> TASK BRIEF
In the entries below, find the line with "Documento do minimundo com" and print exactly every line from there up to and including the line with "Modelo de aps, status: Started -> Shipped", with no other lines.

> AVAILABLE DATA
__________

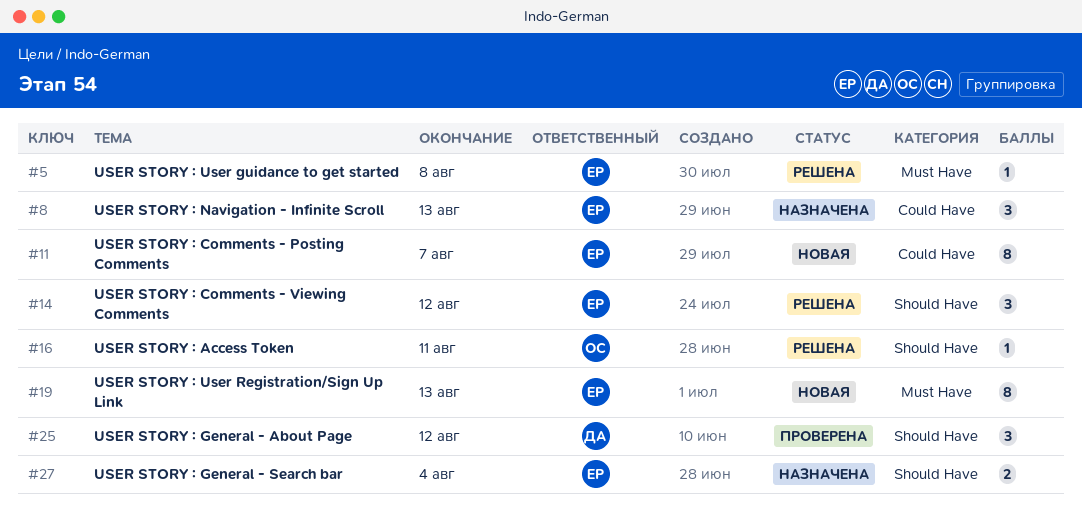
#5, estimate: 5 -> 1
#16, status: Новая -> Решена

__________

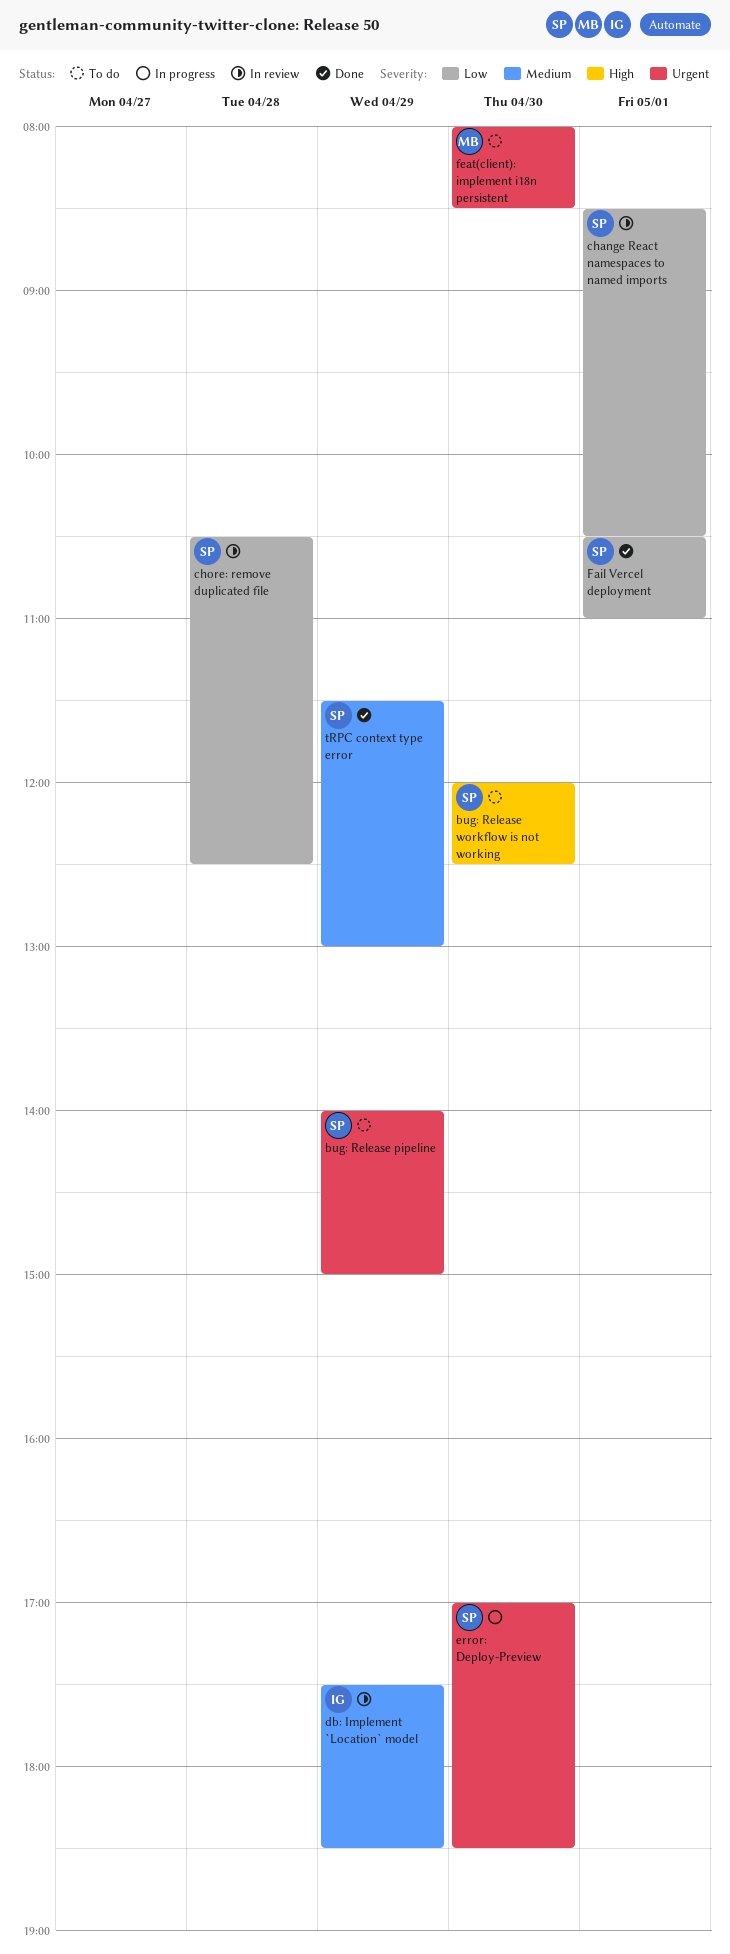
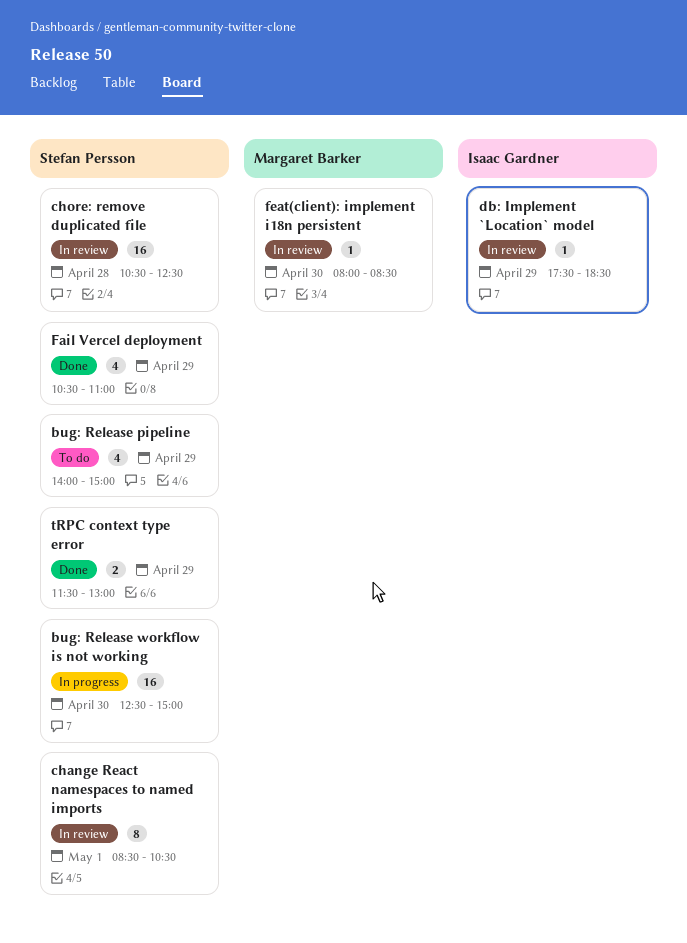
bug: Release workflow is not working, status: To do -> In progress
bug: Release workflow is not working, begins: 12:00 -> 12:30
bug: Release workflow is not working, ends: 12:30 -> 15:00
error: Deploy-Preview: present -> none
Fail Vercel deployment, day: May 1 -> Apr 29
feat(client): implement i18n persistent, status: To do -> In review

__________

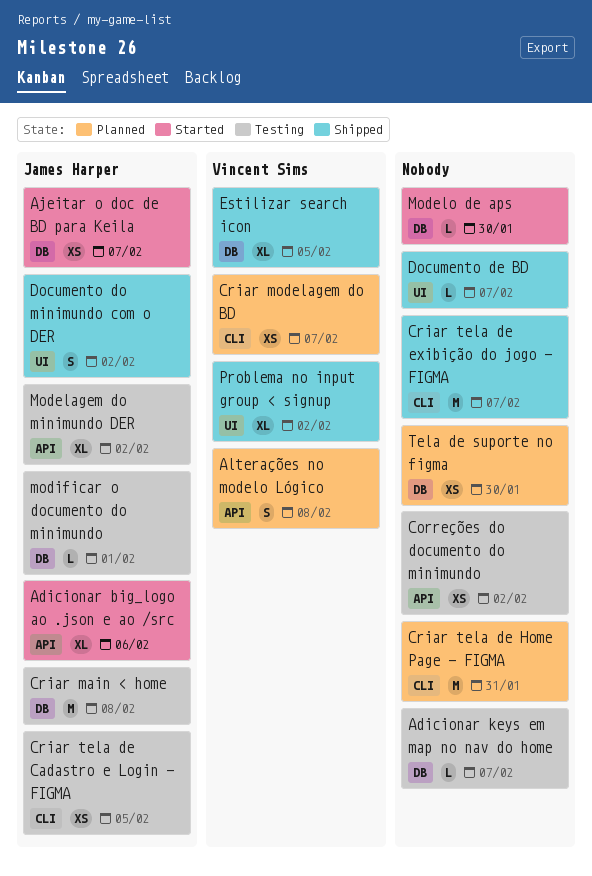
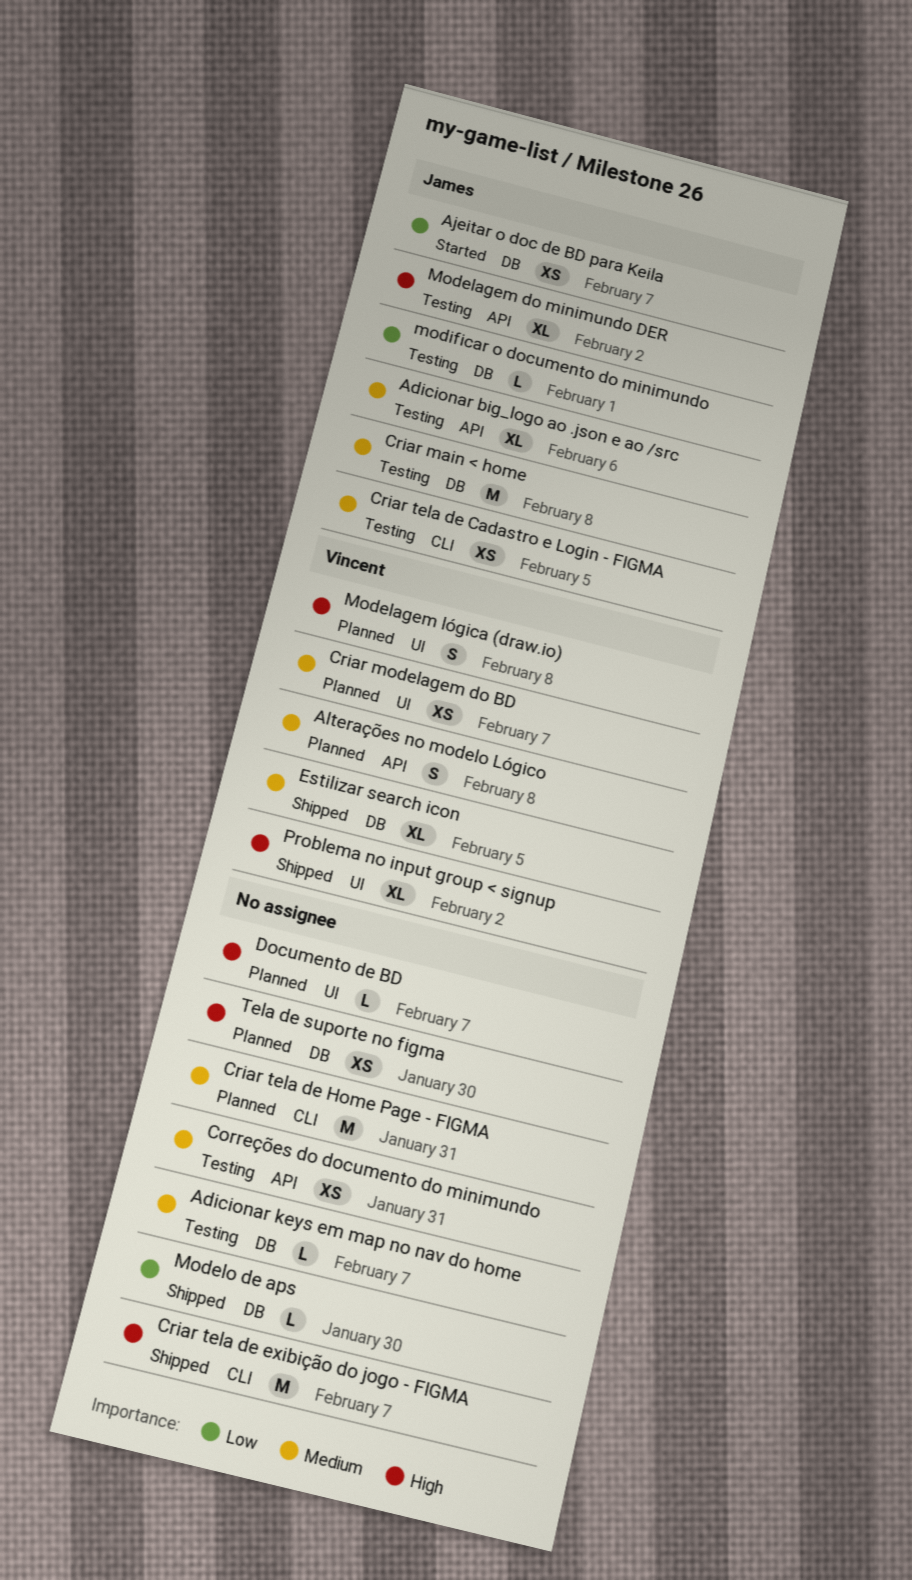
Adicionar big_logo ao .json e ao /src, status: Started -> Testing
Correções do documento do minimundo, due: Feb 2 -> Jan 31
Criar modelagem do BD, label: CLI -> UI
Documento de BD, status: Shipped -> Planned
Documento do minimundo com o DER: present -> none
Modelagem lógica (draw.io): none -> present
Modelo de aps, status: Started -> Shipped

__________

> EXERCISE SOLUTION
Documento do minimundo com o DER: present -> none
Modelagem lógica (draw.io): none -> present
Modelo de aps, status: Started -> Shipped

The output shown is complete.